What the exercise asks: Copy each entry verbatim, excluding its images.

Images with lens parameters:
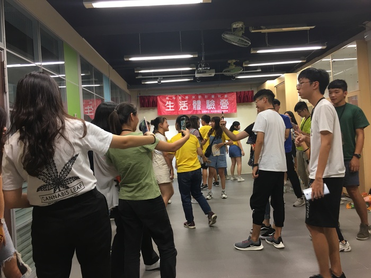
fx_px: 311
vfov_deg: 48.2
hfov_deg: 61.7
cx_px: 186
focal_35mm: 29
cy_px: 139
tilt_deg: -0.3
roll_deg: +3.8
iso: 32
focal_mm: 4.15
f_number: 2.2
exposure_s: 1/15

Solution to the exercise:
fx_px: 311
vfov_deg: 48.2
hfov_deg: 61.7
cx_px: 186
focal_35mm: 29
cy_px: 139
tilt_deg: -0.3
roll_deg: +3.8
iso: 32
focal_mm: 4.15
f_number: 2.2
exposure_s: 1/15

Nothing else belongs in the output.